Notre Dame Appoints Abortion Advocate to Lead Asian Studies Institute
Global studies scholar has called laws banning abortion ‘violence.’
The University of Notre Dame plans to install as director of a university-wide institute a scholar who has described laws prohibiting abortion as “violence,” “sexual abuse” and “trauma” and has linked efforts to end abortion to white supremacy.
“Abortion access is freedom-enhancing, in the truest sense of the word,” states a column in Salon co-authored by Susan Ostermann, an associate professor of global affairs at Notre Dame, in May 2022, shortly after a draft decision of the U.S. Supreme Court that overturned Roe v. Wade was leaked.
Ostermann was announced last week as the new director of the university’s Liu Institute for Asia and Asian Studies, starting July 1.
A biographical sketch on the Notre Dame website describes Ostermann as a consultant for Population Council, a nonprofit organization founded by John D. Rockefeller III in 1952 that, among other things, supports access to abortion and contraception.
The Liu Institute, founded in 2010, promotes research and public events pertaining to Asia in order to “bring together classroom learning, scholarly inquiry, and social impact,” according to the university’s Keough School of Global Affairs.
The Liu Institute says on its website that it is “committed to examining and supporting work on the theme ‘Justice and Asia’ from a wide range of perspectives: social, political, economic, cultural, historical, and linguistic, among others,” adding: “The concept of justice resonates strongly with Catholic social teaching, as well as with the values of Asian philosophical and religious traditions. Justice is universally understood and innately experienced.”
The Catholic Church teaches that abortion is “a crime against human life” that violates what the Catechism of the Catholic Church calls “the inalienable right to life of every innocent human individual” and that it should be prohibited by civil law (2272, 2273).
A Notre Dame graduate who monitors the university’s commitment to Catholicism called the announcement that Ostermann will take over the Liu Institute a “scandal.”
“This appointment is a discredit to those responsible and, through them, to the University,” said Bill Dempsey, chairman and founding president of the Sycamore Trust, which describes itself as “an independent organization of alumni and friends of Notre Dame who are fighting for the university’s Catholic identity.”

(Point correspondence tracking data)
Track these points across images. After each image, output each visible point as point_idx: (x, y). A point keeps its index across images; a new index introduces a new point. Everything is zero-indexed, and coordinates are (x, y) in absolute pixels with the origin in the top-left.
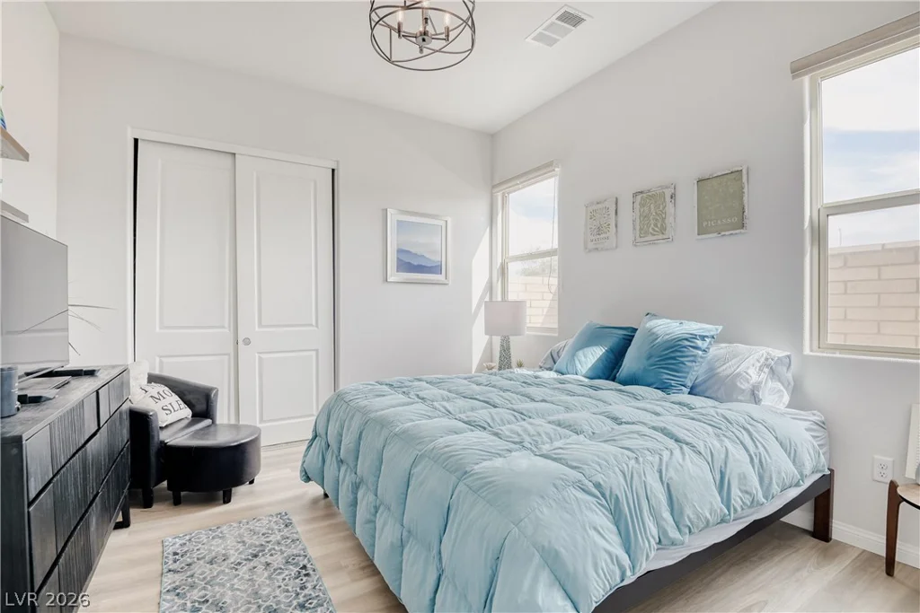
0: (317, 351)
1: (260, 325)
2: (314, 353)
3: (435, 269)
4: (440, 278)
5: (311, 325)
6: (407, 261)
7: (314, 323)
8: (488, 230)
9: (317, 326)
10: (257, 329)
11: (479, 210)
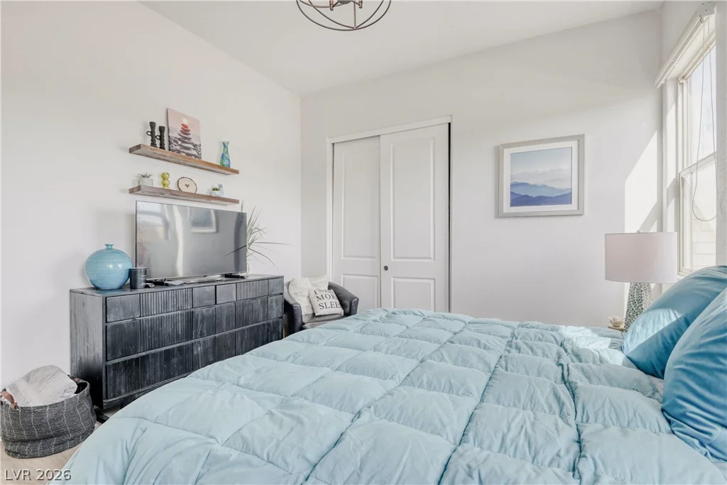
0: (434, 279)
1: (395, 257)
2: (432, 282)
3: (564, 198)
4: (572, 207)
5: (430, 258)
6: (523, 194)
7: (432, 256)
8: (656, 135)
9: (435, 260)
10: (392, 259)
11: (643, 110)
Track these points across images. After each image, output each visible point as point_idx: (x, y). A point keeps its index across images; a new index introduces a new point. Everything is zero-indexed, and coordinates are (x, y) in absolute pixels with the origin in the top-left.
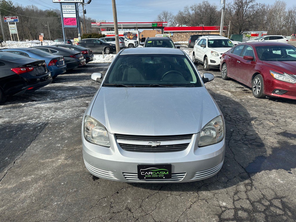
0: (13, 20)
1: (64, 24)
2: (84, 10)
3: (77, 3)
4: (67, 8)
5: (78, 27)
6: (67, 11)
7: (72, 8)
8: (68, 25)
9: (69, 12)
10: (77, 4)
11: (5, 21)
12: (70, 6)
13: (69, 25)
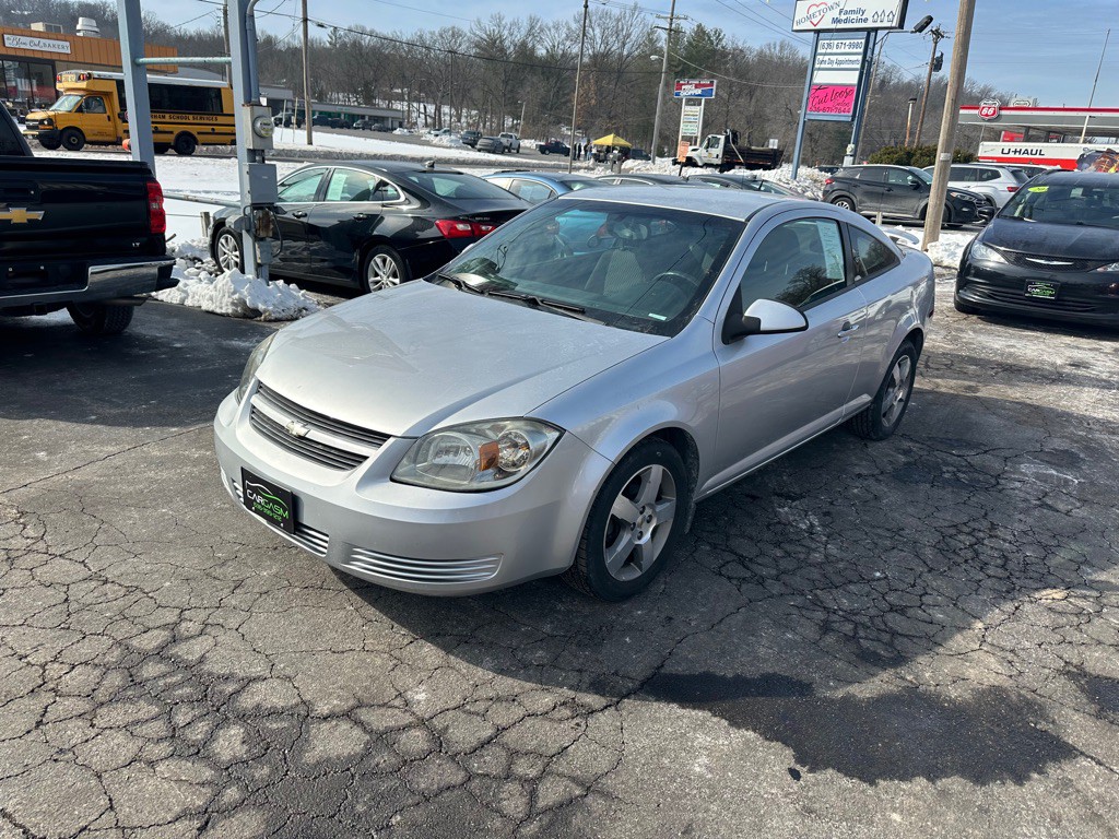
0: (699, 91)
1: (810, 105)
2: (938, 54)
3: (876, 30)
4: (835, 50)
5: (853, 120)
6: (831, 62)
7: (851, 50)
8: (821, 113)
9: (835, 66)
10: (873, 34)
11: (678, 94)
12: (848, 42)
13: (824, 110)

---

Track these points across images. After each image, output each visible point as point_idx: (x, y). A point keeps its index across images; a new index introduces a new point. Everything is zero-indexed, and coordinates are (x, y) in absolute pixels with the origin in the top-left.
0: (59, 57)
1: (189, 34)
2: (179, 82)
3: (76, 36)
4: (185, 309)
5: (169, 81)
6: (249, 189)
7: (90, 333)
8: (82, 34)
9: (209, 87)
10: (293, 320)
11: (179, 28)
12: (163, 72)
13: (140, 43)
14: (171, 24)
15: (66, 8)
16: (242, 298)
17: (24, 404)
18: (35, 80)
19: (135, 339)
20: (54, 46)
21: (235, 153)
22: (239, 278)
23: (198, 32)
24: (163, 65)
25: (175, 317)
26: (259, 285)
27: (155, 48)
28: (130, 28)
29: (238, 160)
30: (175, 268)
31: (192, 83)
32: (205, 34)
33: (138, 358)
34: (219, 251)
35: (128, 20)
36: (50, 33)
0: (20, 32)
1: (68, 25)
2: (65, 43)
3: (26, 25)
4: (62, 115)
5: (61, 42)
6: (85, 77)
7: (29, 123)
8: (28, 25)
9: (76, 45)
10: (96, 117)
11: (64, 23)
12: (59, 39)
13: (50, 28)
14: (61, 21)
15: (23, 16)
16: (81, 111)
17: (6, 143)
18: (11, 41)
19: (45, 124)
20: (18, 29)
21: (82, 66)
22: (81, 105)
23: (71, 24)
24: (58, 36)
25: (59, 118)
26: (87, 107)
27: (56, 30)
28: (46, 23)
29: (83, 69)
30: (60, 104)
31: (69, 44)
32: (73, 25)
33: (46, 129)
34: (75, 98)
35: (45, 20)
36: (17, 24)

---

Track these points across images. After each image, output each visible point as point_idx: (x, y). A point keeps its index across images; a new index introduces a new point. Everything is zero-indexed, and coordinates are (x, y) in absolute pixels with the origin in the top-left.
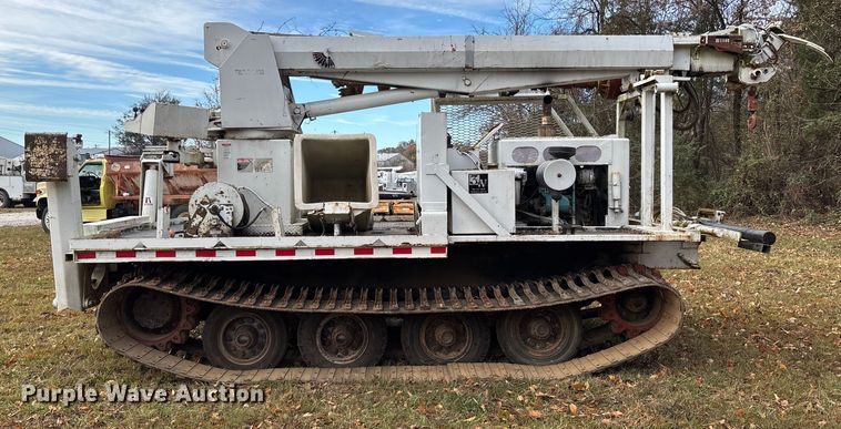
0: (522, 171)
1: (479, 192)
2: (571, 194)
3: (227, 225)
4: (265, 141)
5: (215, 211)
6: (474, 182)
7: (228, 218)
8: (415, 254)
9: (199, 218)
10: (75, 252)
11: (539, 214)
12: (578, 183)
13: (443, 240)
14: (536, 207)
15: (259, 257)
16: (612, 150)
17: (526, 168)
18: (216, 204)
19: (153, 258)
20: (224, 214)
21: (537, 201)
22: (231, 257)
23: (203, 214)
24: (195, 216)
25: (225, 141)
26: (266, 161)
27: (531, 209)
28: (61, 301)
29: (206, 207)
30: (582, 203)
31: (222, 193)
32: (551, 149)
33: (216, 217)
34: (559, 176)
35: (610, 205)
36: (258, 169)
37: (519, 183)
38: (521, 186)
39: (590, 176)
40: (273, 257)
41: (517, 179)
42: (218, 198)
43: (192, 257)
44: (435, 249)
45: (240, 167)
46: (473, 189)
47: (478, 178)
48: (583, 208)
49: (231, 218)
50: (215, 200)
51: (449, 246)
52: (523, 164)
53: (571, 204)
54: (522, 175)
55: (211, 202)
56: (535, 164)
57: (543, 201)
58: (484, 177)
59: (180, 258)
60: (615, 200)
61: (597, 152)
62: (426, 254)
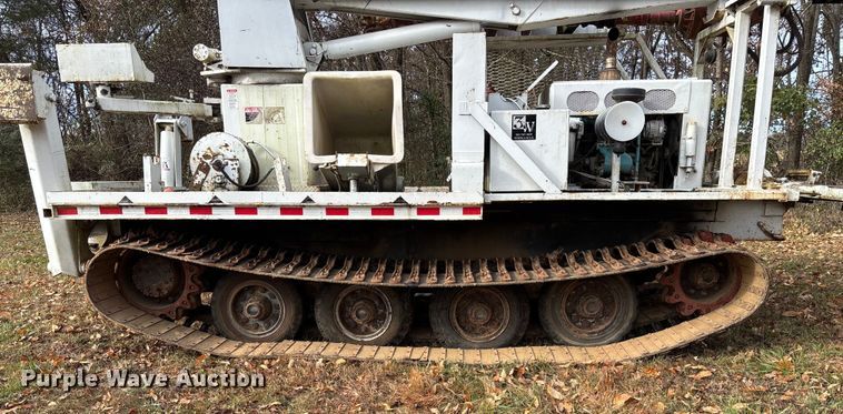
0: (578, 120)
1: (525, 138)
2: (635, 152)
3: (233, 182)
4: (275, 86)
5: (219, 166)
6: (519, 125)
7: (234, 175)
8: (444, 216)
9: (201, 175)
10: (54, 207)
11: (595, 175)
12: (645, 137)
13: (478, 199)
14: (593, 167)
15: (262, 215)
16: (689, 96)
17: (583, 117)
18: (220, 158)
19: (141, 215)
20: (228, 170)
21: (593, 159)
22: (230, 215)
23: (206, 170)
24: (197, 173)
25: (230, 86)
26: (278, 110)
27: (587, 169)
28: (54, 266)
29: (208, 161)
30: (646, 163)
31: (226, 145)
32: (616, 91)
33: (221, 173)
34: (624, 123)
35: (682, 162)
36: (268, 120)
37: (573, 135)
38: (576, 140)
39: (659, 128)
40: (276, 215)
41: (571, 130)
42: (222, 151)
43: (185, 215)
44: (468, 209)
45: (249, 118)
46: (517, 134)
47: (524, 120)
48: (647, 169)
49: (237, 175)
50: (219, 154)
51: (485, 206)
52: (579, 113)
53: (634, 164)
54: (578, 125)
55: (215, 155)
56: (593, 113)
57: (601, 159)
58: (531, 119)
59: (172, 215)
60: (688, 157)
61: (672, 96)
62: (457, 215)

- ACTIVITY 1
According to the article on Notre Dame's new Asian studies institute director, on what date does Susan Ostermann begin as director of the Liu Institute?
- ACTIVITY 2
From the article on Notre Dame's new Asian studies institute director, extract the part that opens with the words containing "The Liu Institute, founded" and closes with "of Global Affairs.".
- ACTIVITY 3
Write what comes next in the article on Notre Dame's new Asian studies institute director, continuing from its last sentence.

- RESPONSE BOX 1
July 1

- RESPONSE BOX 2
The Liu Institute, founded in 2010, promotes research and public events pertaining to Asia in order to “bring together classroom learning, scholarly inquiry, and social impact,” according to the university’s Keough School of Global Affairs.

- RESPONSE BOX 3
“Professor Ostermann is a public advocate of an action the Church has through the ages taught is gravely evil. It teaches that as a moral truth, just as it does the equal dignity of all persons irrespective of race,” Dempsey said by email.
Ostermann could not reached for comment Monday. A spokesman for Notre Dame did not respond to requests for comment prior to publication.
Ostermann co-wrote several pro-legal-abortion columns with Tamara Kay, a former professor of global affairs and sociology at Notre Dame who now teaches at the University of Pittsburgh. Ostermann and Kay are co-editors of an academic journal called Studies in Comparative International Development.
In July 2022, they argued in The Indianapolis Star against proposed legislation in Indiana to ban abortion, which eventually was enacted. “If abortion restrictions pass, Indiana will become an anti-freedom, forced-birth state,” Ostermann and Kay wrote.
Also in July 2022, Ostermann and Kay co-wrote a column in Salon linking opposition to abortion (and gun control) with white supremacy, arguing that an abortion opponent in the 1850s who successfully promoted laws outlawing the practice did so because he was worried that Anglo-Saxon women in America were aborting their babies while “inferior races” of “immigrants from Ireland, Italy, Germany and other largely Catholic countries” were producing many more children. (Under this argument, “whiteness” pertains not necessarily to skin color, but rather to a theory that one race is superior to others.)
Dempsey told the Register that supporting abortion at a Catholic college ought to be as unacceptable as supporting race theories that elevate one skin color over another.
“Notre Dame would not elevate to a position of prestige and influence a professor who espouses white supremacy. Why, then, one who espouses abortion?” Dempsey said. “This is doubtless how the princes of secular academe would act, since the cultural elite condemns discrimination but tolerates abortion. So here Notre Dame is acting as a secular rather than a Catholic school, and it is a scandal, especially to its students.”
In December 2022, after Ostermann and Kay wrote a column for the Chicago Tribune arguing that early-stage embryos aren’t babies and calling pro-life pregnancy centers “anti-abortion rights propaganda sites,” Holy Cross Father John Jenkins, who was at the time the president of Notre Dame, wrote a letter to the editor saying that “their essay does not reflect the views and values of the University of Notre Dame in its tone, arguments or assertions.”
The Liu Institute is one of 17 university institutes at Notre Dame, according to the university provost’s website. Other institutes at Notre Dame encourage scholarship in areas such as religion, ethics, health care, global development, Irish studies, and European studies.
A university institute is typically founded with an endowment gift from a donor exceeding $15 million, with at least 50% in hand, and has an operating budget exceeding $500,000 a year, according to guidelines produced by Notre Dame in December 2019. A university institute may hire non-tenure-track faculty with permission of the university’s provost. Such an institute normally reports to the provost, the vice president for research, or a dean, according to the document.
Ostermann, a political scientist, earned a doctorate in political science at the University of California, Berkeley, and a law degree from Stanford Law School.
Her scholarship has not focused on abortion. Among her academic works are writings on housing, female genital mutilation, inter-caste marriage in India, and regulatory compliance in South Asia.